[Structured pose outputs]
______________________________
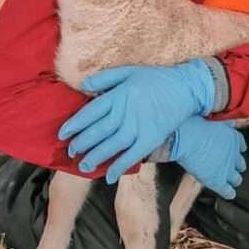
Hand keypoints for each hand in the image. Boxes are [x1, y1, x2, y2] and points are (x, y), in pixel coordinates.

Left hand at [57, 59, 215, 180]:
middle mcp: (125, 112)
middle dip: (82, 144)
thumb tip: (83, 85)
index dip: (74, 124)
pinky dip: (120, 167)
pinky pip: (132, 156)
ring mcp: (139, 127)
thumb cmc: (155, 78)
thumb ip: (105, 78)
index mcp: (118, 95)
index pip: (90, 112)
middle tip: (71, 152)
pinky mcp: (151, 138)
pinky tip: (109, 176)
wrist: (185, 88)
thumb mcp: (129, 71)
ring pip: (112, 146)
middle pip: (98, 131)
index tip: (63, 134)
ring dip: (96, 158)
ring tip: (83, 166)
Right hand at [170, 116, 246, 199]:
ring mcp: (227, 168)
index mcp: (234, 138)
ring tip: (226, 180)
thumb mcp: (213, 120)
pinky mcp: (218, 180)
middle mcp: (234, 154)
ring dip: (232, 179)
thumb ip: (223, 124)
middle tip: (226, 165)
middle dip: (234, 165)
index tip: (231, 152)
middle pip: (241, 164)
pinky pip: (228, 191)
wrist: (185, 137)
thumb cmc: (194, 125)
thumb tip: (228, 122)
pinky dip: (229, 192)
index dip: (235, 151)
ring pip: (237, 179)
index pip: (241, 147)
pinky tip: (228, 193)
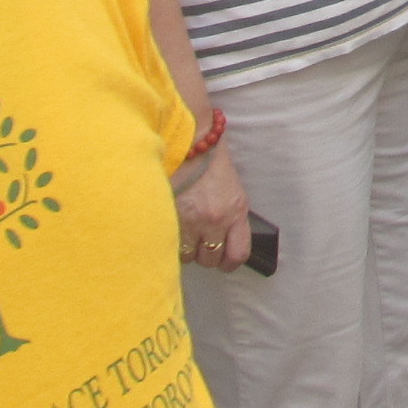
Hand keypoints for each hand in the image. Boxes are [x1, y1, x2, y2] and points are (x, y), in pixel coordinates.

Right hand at [173, 141, 250, 273]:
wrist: (189, 144)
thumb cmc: (210, 166)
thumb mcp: (231, 192)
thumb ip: (230, 220)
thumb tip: (225, 247)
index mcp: (235, 211)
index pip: (238, 254)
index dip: (229, 263)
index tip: (224, 262)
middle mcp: (215, 219)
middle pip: (210, 259)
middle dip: (204, 254)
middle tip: (199, 240)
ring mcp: (191, 220)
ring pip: (187, 256)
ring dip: (185, 248)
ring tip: (184, 230)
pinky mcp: (169, 218)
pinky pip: (169, 245)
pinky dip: (169, 241)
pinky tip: (171, 226)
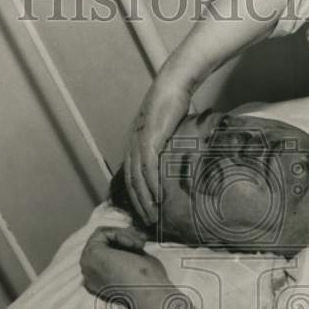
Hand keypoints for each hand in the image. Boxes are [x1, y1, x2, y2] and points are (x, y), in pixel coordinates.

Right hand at [80, 226, 168, 300]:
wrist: (148, 291)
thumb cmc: (148, 282)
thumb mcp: (136, 262)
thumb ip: (126, 252)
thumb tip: (127, 235)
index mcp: (99, 282)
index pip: (106, 252)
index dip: (124, 243)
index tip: (142, 242)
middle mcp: (90, 275)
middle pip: (103, 243)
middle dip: (125, 237)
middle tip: (142, 240)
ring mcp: (87, 264)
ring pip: (102, 236)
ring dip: (124, 235)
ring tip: (139, 244)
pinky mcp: (90, 253)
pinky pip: (102, 233)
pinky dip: (120, 234)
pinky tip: (132, 245)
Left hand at [124, 85, 190, 224]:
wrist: (172, 86)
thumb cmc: (172, 106)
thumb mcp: (167, 132)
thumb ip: (167, 147)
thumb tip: (178, 162)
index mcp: (133, 145)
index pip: (130, 177)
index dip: (136, 197)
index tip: (145, 212)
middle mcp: (131, 146)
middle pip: (131, 183)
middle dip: (139, 204)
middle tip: (148, 222)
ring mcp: (138, 143)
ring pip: (138, 179)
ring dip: (145, 200)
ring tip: (153, 216)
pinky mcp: (149, 140)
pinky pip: (148, 168)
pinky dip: (152, 185)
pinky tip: (159, 198)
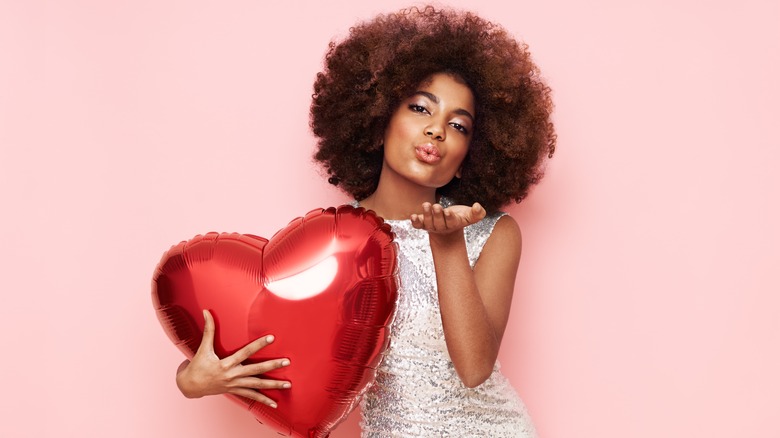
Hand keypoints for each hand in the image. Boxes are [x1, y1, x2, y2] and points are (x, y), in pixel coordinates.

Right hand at [176, 309, 290, 407]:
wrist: (189, 386)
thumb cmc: (197, 366)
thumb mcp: (203, 348)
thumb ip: (208, 329)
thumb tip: (206, 311)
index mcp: (226, 364)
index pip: (245, 352)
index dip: (258, 345)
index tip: (271, 338)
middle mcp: (232, 375)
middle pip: (256, 370)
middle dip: (272, 366)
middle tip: (287, 362)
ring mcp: (235, 385)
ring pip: (257, 385)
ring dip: (273, 386)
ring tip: (288, 385)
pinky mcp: (235, 391)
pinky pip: (251, 396)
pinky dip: (263, 400)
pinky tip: (275, 404)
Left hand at [410, 202, 485, 233]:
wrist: (447, 226)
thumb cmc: (460, 217)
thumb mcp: (470, 215)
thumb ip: (477, 213)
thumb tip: (478, 206)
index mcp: (454, 224)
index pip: (452, 222)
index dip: (449, 217)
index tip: (448, 212)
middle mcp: (442, 227)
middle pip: (439, 222)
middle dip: (437, 215)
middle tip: (436, 206)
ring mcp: (431, 226)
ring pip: (428, 223)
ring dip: (426, 215)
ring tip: (426, 205)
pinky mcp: (423, 224)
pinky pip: (418, 225)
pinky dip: (415, 222)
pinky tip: (412, 216)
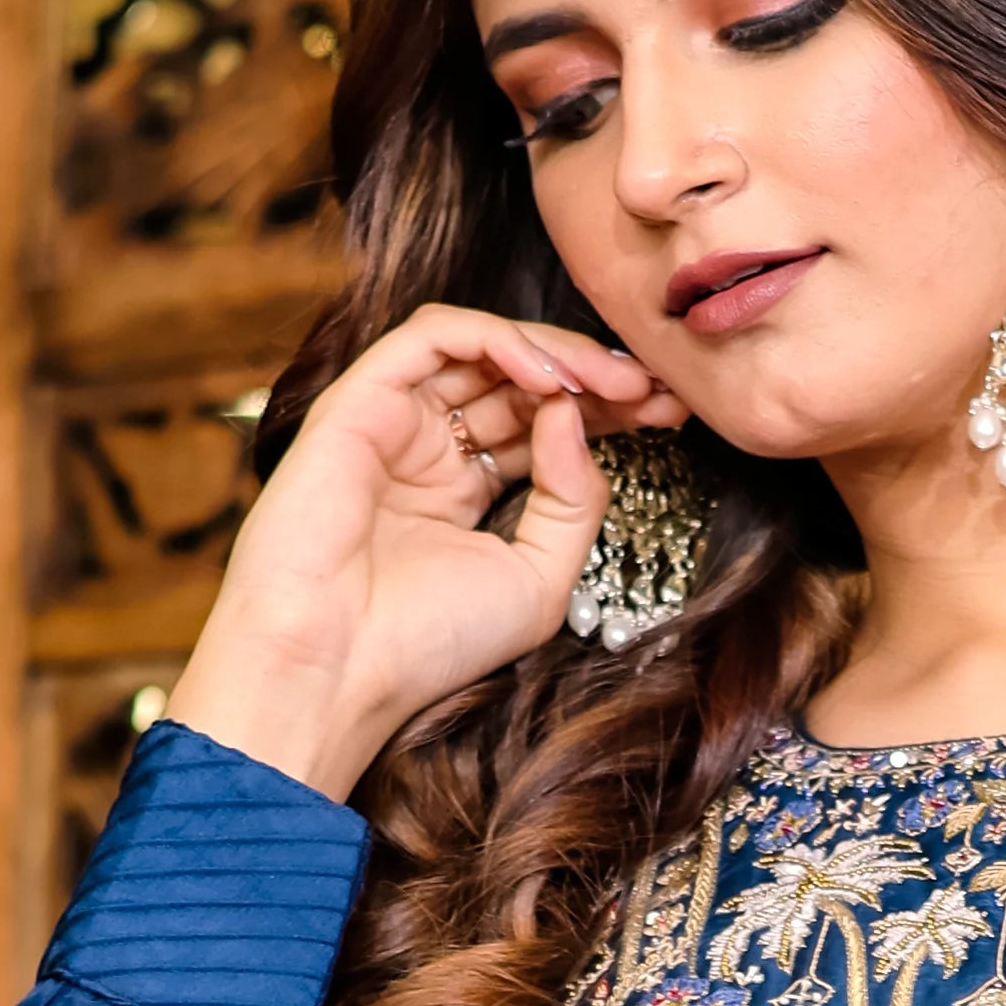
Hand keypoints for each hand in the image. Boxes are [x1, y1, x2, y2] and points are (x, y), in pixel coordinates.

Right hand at [162, 302, 686, 798]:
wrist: (337, 670)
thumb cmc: (424, 645)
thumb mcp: (538, 581)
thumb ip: (574, 502)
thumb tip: (576, 417)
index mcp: (461, 494)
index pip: (542, 426)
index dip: (607, 413)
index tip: (669, 416)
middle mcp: (426, 451)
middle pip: (521, 382)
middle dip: (596, 378)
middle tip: (655, 388)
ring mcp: (392, 422)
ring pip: (482, 348)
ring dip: (558, 353)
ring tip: (615, 381)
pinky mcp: (358, 400)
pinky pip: (432, 336)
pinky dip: (496, 338)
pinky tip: (549, 374)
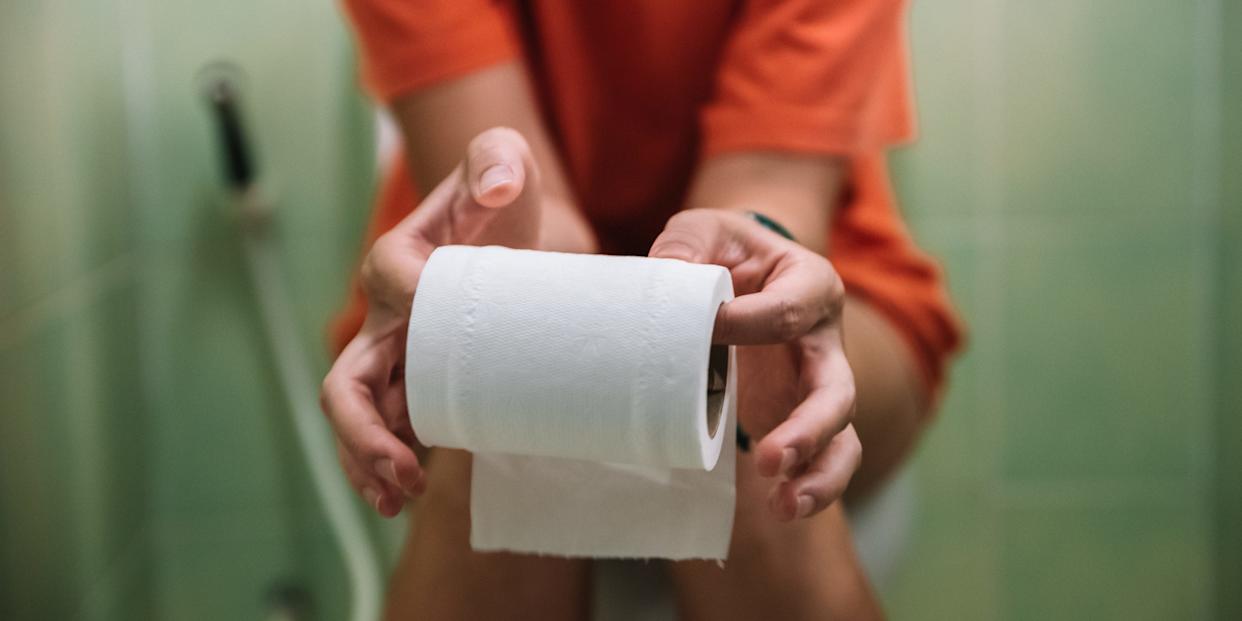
______________________________
_Task description:_ Repeat every record precisely. Any picture among them stays out of the copy.

_Written response:_
Hand keypoints for each hand in the image. Boxes are [x1, y1, x2, y2] and points are (x, y), in pixel coordinates.

Left hand at [57, 59, 215, 180]:
middle mcp: (125, 112)
middle dip: (82, 144)
thumb tip: (83, 85)
index dip: (74, 124)
pinky dip: (120, 167)
pinky pip: (132, 156)
ring mcp: (139, 127)
thumb cmc: (155, 78)
thumb ip: (105, 78)
index mcp: (118, 95)
index pip: (90, 112)
middle tip: (71, 152)
pinky mcp: (151, 138)
pinky tip: (109, 176)
wrist: (185, 88)
thumb mcp: (129, 71)
ring pip: (112, 146)
middle pip: (98, 131)
index tip: (63, 134)
ring dip: (96, 158)
ring tip: (83, 166)
Right hand at [170, 116, 246, 199]:
ring mcp: (227, 168)
index mcp: (234, 138)
ring tip: (226, 180)
thumb mcp: (213, 120)
pinky mcp: (218, 180)
middle mcp: (234, 154)
ring dip: (232, 179)
thumb ip: (223, 124)
middle tip: (226, 165)
middle dip: (234, 165)
index tip: (231, 152)
middle pip: (241, 164)
pinky pip: (228, 191)
wrist: (185, 137)
thumb cmc: (194, 125)
thumb tip: (228, 122)
pinky dip: (229, 192)
index dip: (235, 151)
ring pip: (237, 179)
index pip: (241, 147)
pinky tip: (228, 193)
Hand keypoints for each hand in the image. Boxes are [x1, y1, x2, y2] and points are (x, y), in pixel coordinates.

Right hand at [173, 141, 250, 273]:
wrist: (189, 144)
thumb cmc: (210, 166)
thumb mcp: (231, 192)
thumb ip: (230, 220)
thumb tip: (225, 247)
index mcp: (235, 211)
index pip: (238, 254)
index dip: (229, 263)
index tip: (224, 262)
middle mcp: (215, 219)
middle pip: (210, 259)
middle dip: (204, 254)
middle tip: (199, 240)
ring mcp: (191, 220)
ring pip: (187, 256)
ring dip: (185, 248)
ring tip: (184, 230)
pinky mcp: (169, 218)
pinky pip: (169, 245)
pinky dip: (169, 241)
pinky tip: (171, 226)
Hand keypoints for each hand in the image. Boxes are [x1, y1, x2, y2] and points are (x, y), in pixel coordinates.

Right hand at [80, 226, 168, 300]:
wrist: (148, 291)
thumb cmc: (148, 282)
thumb mcp: (136, 262)
thumb ip: (126, 252)
thumb tip: (127, 235)
index mcp: (99, 282)
index pip: (106, 252)
index dip: (124, 243)
index tip: (142, 242)
middle mcp: (90, 275)
middle pip: (103, 243)
middle dip: (125, 237)
middle tip: (142, 240)
ring mcp: (87, 264)
ring pip: (102, 236)
ring dip: (124, 235)
ring tip: (139, 244)
pinky mcp: (90, 253)
pinky pip: (102, 233)
pinky dip: (120, 234)
pinky tip: (132, 245)
Left hand at [124, 85, 190, 224]:
wrist: (172, 86)
thumb cmc: (172, 106)
thumb mcp: (167, 132)
thumb ip: (167, 147)
thumb tip: (178, 162)
index mcp: (133, 145)
index pip: (130, 177)
index dip: (136, 197)
index tip: (145, 212)
middle mcp: (131, 146)
middle pip: (131, 183)
middle dip: (139, 204)
middle tip: (148, 222)
ring mcp: (138, 143)
ring pip: (138, 179)
ring dip: (145, 200)
ring tip: (153, 216)
pinky mcp: (149, 140)
pinky pip: (148, 168)
pinky dip: (152, 185)
pinky tip: (159, 198)
Hand keypoints for each hand in the image. Boxes are [x1, y1, x2, y2] and points are (x, y), in pixel coordinates.

Right hand at [176, 309, 290, 407]:
wrist: (189, 386)
thumb cmc: (197, 366)
thumb mcp: (203, 348)
thumb ip: (208, 329)
thumb tip: (206, 311)
index mcp: (226, 364)
index pip: (245, 352)
index dip: (258, 345)
index tip: (271, 338)
middle mcp: (232, 375)
middle pip: (256, 370)
middle dip: (272, 366)
middle tip: (287, 362)
ring mcp: (235, 385)
ring pip: (257, 385)
ring dip: (273, 386)
ring tip: (288, 385)
pinky mcp: (235, 391)
pinky pip: (251, 396)
pinky dip: (263, 400)
pinky tip: (275, 404)
Left hand at [410, 202, 485, 233]:
wrist: (447, 226)
thumb cmc: (460, 217)
thumb mcp: (470, 215)
thumb ip: (477, 213)
thumb tip: (478, 206)
index mcp: (454, 224)
index pip: (452, 222)
index dip: (449, 217)
index tip: (448, 212)
middle mcp: (442, 227)
middle pip: (439, 222)
middle dip: (437, 215)
middle tip: (436, 206)
ring mcp: (431, 226)
ring pip: (428, 223)
ring dip: (426, 215)
ring tip: (426, 205)
pinky mcp: (423, 224)
pinky pip: (418, 225)
pinky dip: (415, 222)
pinky tip: (412, 216)
Hand keypoints for each hand in the image. Boxes are [x1, y1, x2, y2] and points are (x, y), in pixel coordinates.

Right hand at [162, 302, 686, 798]:
wrist: (337, 670)
thumb cmc: (424, 645)
thumb mcp: (538, 581)
thumb ip: (574, 502)
thumb tip: (576, 417)
index mcp: (461, 494)
index pip: (542, 426)
index dip: (607, 413)
index tip: (669, 416)
middle mcp: (426, 451)
middle pip: (521, 382)
middle dip: (596, 378)
middle tip: (655, 388)
ring mcp: (392, 422)
ring pip: (482, 348)
ring dip: (558, 353)
ring tip: (615, 381)
pinky mcp: (358, 400)
pinky pip: (432, 336)
pinky dip: (496, 338)
pinky tip: (549, 374)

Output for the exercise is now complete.